Last month LinkedIn made headlines when they announced that they were adding “stay-at-home mom” and “stay-at-home dad” to job titles, as well as not requiring a job description for “self-employed.” The new measures are an attempt to combat the work gaps many women are experiencing due to the pandemic. However, it is also the single first step that actually places parenting within the realm of jobs, and the job market. Rather than a gap in employment, some economists are suggesting we look at stay-at-home caretaking as a long- term investment, one that could very well surpass the economic short- term gains in labor force production.

Bailey et al. (2019) conducted longitudinal research on the effects of the 2004 California Paid Family Leave Act (PFLA) on women’s careers. Contrary to what feminists and many economists would like to believe, the PFLA didn’t act as an incentive for mothers to return to work, nor did it provide evidence that it aided in closing wage gaps or boosting women to leadership positions. In fact, taking up PFLA ended up reducing employment by 7 percent and lowering annual wages by 8 percent for new mothers up to 10 years after giving birth. This wage loss translated to a cumulative $24,000 10-year loss for new mothers with access to paid leave. Astonishing, to say the least, this result is a blow in the face of new policies like the FAMILY Act, and not the kind of results that proponents of women’s equality want to see.

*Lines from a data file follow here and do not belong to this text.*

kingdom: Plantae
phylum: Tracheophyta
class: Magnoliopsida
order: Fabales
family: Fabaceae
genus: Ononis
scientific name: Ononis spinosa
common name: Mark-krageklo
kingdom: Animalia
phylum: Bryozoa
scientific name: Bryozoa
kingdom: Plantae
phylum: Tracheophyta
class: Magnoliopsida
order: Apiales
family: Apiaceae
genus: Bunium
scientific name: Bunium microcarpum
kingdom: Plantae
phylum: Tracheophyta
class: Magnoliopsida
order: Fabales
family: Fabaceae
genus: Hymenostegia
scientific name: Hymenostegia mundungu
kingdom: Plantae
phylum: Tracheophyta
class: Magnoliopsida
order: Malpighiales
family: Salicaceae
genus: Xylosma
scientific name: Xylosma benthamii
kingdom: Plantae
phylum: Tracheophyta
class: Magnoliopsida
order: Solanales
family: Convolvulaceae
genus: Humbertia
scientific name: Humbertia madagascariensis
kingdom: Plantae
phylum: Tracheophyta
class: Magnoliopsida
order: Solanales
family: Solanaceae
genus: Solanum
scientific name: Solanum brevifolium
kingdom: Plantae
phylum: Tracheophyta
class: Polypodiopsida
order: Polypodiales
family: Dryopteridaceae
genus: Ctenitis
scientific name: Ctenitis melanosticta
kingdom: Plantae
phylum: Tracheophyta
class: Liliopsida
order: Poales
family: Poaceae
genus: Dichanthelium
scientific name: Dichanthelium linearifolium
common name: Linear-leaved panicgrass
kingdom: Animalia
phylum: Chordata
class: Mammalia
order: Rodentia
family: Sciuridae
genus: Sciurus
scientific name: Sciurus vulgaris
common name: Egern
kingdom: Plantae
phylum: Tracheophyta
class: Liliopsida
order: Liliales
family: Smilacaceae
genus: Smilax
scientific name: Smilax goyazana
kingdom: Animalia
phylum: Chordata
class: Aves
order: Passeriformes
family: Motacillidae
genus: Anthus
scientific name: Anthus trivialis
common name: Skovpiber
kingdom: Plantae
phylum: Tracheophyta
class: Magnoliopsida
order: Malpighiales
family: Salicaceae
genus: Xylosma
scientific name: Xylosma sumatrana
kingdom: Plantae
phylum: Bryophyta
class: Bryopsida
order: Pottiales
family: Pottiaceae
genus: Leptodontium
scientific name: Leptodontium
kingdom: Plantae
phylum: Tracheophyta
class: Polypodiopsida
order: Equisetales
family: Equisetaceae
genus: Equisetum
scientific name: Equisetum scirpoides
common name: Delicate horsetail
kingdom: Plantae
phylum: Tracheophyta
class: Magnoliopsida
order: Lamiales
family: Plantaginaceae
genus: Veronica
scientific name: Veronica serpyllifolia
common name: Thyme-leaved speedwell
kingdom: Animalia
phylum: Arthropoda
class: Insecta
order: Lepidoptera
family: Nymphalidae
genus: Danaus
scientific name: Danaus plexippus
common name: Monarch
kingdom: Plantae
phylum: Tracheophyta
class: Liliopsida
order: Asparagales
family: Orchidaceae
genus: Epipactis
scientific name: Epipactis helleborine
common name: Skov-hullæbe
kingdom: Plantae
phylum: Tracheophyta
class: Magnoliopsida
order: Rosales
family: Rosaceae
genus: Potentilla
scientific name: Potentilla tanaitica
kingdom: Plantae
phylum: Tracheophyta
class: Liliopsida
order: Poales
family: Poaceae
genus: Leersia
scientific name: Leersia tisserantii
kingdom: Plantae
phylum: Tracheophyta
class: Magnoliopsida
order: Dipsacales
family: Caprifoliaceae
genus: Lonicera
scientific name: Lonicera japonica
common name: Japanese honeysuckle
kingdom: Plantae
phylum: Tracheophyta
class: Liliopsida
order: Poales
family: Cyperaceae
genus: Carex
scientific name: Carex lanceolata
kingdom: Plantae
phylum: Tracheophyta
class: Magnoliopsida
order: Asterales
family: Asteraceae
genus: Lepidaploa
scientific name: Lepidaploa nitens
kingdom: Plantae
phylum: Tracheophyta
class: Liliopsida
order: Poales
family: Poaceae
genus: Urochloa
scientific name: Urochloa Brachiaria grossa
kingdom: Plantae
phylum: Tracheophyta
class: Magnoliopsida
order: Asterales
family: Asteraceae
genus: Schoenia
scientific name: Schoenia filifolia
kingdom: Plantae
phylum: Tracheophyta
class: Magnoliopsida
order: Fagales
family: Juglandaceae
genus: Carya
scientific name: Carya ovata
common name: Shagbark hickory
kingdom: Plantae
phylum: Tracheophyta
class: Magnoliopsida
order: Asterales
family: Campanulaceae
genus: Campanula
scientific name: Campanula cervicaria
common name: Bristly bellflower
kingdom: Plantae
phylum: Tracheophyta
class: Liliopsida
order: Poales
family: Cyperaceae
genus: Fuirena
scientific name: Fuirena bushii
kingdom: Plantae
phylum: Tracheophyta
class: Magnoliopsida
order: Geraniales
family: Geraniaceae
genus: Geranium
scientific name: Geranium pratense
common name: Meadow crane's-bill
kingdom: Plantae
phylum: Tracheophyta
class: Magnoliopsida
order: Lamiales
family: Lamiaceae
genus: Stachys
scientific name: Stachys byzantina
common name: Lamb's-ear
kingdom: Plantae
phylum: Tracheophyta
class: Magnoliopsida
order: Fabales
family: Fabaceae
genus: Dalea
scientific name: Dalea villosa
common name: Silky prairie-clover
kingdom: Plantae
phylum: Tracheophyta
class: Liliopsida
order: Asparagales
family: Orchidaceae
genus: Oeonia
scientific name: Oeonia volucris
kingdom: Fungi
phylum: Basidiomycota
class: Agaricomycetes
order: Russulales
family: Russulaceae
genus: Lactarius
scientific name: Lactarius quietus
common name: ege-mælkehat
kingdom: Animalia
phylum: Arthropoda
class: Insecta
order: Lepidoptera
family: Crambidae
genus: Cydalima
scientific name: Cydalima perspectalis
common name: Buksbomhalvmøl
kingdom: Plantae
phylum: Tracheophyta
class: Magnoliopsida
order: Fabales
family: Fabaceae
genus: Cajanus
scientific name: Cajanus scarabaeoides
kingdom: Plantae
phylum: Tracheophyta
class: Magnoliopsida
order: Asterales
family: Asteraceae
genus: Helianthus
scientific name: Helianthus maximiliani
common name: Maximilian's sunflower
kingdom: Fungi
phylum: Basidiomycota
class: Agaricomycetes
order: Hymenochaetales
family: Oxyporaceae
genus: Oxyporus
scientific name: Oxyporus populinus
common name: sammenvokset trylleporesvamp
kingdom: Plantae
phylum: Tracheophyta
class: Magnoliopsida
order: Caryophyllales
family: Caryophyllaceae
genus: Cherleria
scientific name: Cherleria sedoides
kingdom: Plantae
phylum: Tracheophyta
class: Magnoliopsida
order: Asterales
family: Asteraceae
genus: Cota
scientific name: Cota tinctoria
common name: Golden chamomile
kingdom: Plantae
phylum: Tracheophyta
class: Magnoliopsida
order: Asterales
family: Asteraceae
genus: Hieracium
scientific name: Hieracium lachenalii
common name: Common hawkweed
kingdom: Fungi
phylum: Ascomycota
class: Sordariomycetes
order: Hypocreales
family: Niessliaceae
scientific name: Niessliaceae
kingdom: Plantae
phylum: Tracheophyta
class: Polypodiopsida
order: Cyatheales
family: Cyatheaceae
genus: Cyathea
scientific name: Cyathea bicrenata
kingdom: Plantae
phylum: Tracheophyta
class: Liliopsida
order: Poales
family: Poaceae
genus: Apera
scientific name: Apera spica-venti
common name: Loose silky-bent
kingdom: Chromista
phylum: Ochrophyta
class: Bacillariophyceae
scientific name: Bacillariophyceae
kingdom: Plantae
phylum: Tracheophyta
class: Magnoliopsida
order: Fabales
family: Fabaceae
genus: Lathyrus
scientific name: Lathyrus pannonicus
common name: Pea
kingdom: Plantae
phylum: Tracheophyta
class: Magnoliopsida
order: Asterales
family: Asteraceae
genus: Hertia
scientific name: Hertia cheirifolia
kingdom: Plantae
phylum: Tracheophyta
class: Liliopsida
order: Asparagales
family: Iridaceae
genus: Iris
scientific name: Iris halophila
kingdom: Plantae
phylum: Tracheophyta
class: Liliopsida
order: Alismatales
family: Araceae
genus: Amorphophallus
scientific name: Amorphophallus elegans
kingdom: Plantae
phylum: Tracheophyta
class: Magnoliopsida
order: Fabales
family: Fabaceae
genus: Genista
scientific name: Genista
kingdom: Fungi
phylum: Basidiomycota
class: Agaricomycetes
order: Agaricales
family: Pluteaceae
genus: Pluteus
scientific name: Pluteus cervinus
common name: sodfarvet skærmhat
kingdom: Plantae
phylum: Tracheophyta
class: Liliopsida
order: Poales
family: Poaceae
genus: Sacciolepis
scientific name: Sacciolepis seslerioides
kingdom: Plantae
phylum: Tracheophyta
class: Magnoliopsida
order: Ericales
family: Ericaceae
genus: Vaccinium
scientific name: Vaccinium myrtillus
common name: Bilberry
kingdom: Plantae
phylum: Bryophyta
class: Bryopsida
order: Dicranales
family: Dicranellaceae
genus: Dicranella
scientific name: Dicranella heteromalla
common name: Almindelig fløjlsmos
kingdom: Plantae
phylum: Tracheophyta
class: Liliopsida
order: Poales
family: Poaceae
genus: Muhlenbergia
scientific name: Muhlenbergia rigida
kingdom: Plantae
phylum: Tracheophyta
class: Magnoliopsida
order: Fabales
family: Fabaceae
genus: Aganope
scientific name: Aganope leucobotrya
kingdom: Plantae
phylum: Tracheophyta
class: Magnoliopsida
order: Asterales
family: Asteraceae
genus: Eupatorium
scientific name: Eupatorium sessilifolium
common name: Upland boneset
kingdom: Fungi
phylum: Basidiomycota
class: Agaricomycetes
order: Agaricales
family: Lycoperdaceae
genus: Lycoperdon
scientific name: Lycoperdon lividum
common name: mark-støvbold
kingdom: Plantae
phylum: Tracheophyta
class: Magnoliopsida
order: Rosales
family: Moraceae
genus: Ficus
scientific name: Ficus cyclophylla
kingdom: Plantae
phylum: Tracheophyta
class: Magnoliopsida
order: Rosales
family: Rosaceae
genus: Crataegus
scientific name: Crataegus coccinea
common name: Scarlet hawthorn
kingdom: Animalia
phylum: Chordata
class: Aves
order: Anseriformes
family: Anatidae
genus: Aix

However, it shows a fundamental misperception of what parenting and labor-supply are, mainly that parenting is a field outside of labor requiring necessary compensation and prestige.

Bailey and her colleagues contend that by shifting the economic perspective on family leave, from demand-labor to supply-labor, the results of the finding overwhelmingly speak to the benefits of paid leave legislation. They write, “If the supply-side model holds, paid leave legislation could be responsible for an increase in investment of $24,000 worth of mother’s time in children.” California’s PFLA increased the time mothers spend breastfeeding and the time they spent with their children after returning to work. It also increased paternal involvement and parental mental health. Factors that seem redundant to economic analyses of family leave policy, because they don’t contribute to the focus of gender equality in the labor market or economic growth, are actually high contributors to societal well-being, parental well-being, and the well-being of our children, which in turn has huge long-term economic benefits.

The PFLA displayed that when mothers are compensated by way of recognizing the labor of parenting, and when that compensation is delivered on the sentiment that motherhood is leadership, mothers perform better and produce better products. This is the investment of our future, and this should be the focus of paid family leave policy, not the short-term effects of wages and employer loyalty. When parenting begins to be viewed as necessary labor and leadership, mothers (and fathers) will finally have the fundamental support they need, and like all long-term investments, we will see the benefits pay off.